--- START ---
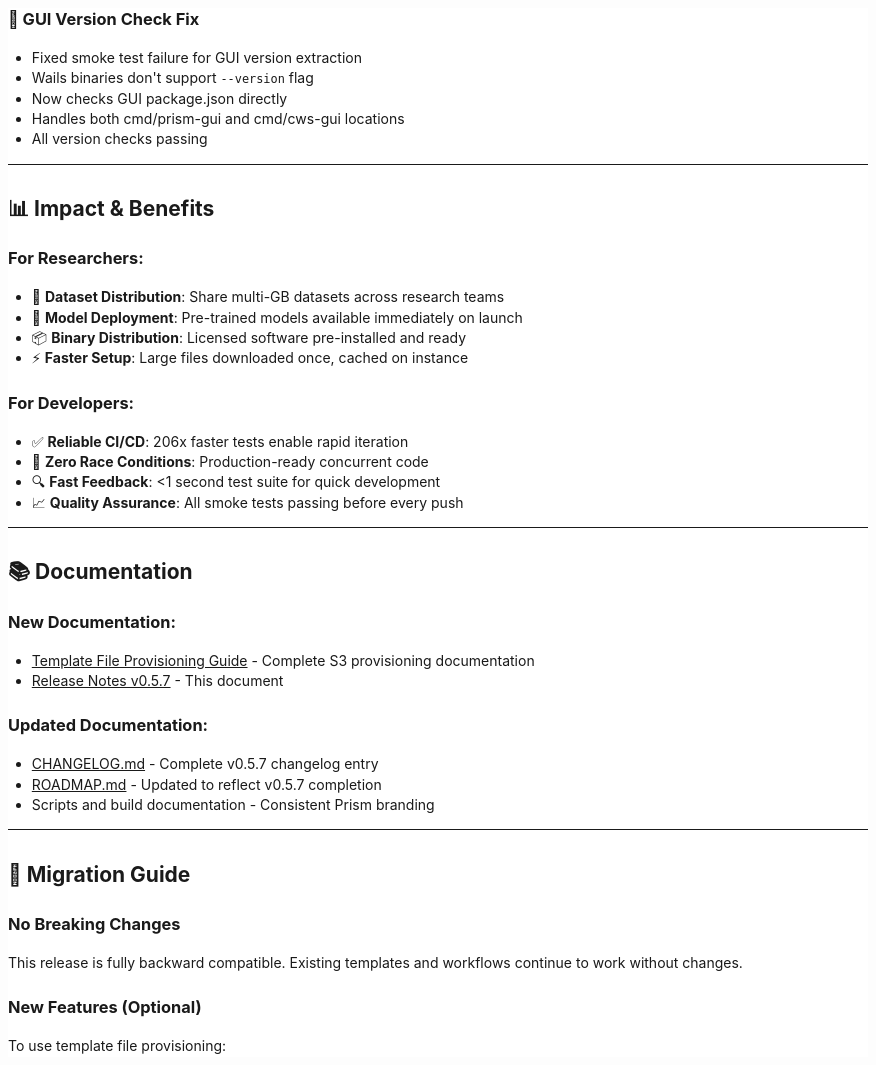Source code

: ### **🐛 GUI Version Check Fix**
- Fixed smoke test failure for GUI version extraction
- Wails binaries don't support `--version` flag
- Now checks GUI package.json directly
- Handles both cmd/prism-gui and cmd/cws-gui locations
- All version checks passing

---

## 📊 **Impact & Benefits**

### **For Researchers**:
- 🚀 **Dataset Distribution**: Share multi-GB datasets across research teams
- 🔬 **Model Deployment**: Pre-trained models available immediately on launch
- 📦 **Binary Distribution**: Licensed software pre-installed and ready
- ⚡ **Faster Setup**: Large files downloaded once, cached on instance

### **For Developers**:
- ✅ **Reliable CI/CD**: 206x faster tests enable rapid iteration
- 🐛 **Zero Race Conditions**: Production-ready concurrent code
- 🔍 **Fast Feedback**: <1 second test suite for quick development
- 📈 **Quality Assurance**: All smoke tests passing before every push

---

## 📚 **Documentation**

### **New Documentation**:
- [Template File Provisioning Guide](../TEMPLATE_FILE_PROVISIONING.md) - Complete S3 provisioning documentation
- [Release Notes v0.5.7](../releases/RELEASE_NOTES_v0.5.7.md) - This document

### **Updated Documentation**:
- [CHANGELOG.md](../../CHANGELOG.md) - Complete v0.5.7 changelog entry
- [ROADMAP.md](../ROADMAP.md) - Updated to reflect v0.5.7 completion
- Scripts and build documentation - Consistent Prism branding

---

## 🔄 **Migration Guide**

### **No Breaking Changes**
This release is fully backward compatible. Existing templates and workflows continue to work without changes.

### **New Features (Optional)**
To use template file provisioning:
--- END ---
Directive:
Arrange every line of the records above as a JSON list of strings, one string per line, omitting blank lines and leaving out the pictures.

Task response:
[
  "Source code",
  ": ### **🐛 GUI Version Check Fix**",
  "- Fixed smoke test failure for GUI version extraction",
  "- Wails binaries don't support `--version` flag",
  "- Now checks GUI package.json directly",
  "- Handles both cmd/prism-gui and cmd/cws-gui locations",
  "- All version checks passing",
  "---",
  "## 📊 **Impact & Benefits**",
  "### **For Researchers**:",
  "- 🚀 **Dataset Distribution**: Share multi-GB datasets across research teams",
  "- 🔬 **Model Deployment**: Pre-trained models available immediately on launch",
  "- 📦 **Binary Distribution**: Licensed software pre-installed and ready",
  "- ⚡ **Faster Setup**: Large files downloaded once, cached on instance",
  "### **For Developers**:",
  "- ✅ **Reliable CI/CD**: 206x faster tests enable rapid iteration",
  "- 🐛 **Zero Race Conditions**: Production-ready concurrent code",
  "- 🔍 **Fast Feedback**: <1 second test suite for quick development",
  "- 📈 **Quality Assurance**: All smoke tests passing before every push",
  "---",
  "## 📚 **Documentation**",
  "### **New Documentation**:",
  "- [Template File Provisioning Guide](../TEMPLATE_FILE_PROVISIONING.md) - Complete S3 provisioning documentation",
  "- [Release Notes v0.5.7](../releases/RELEASE_NOTES_v0.5.7.md) - This document",
  "### **Updated Documentation**:",
  "- [CHANGELOG.md](../../CHANGELOG.md) - Complete v0.5.7 changelog entry",
  "- [ROADMAP.md](../ROADMAP.md) - Updated to reflect v0.5.7 completion",
  "- Scripts and build documentation - Consistent Prism branding",
  "---",
  "## 🔄 **Migration Guide**",
  "### **No Breaking Changes**",
  "This release is fully backward compatible. Existing templates and workflows continue to work without changes.",
  "### **New Features (Optional)**",
  "To use template file provisioning:"
]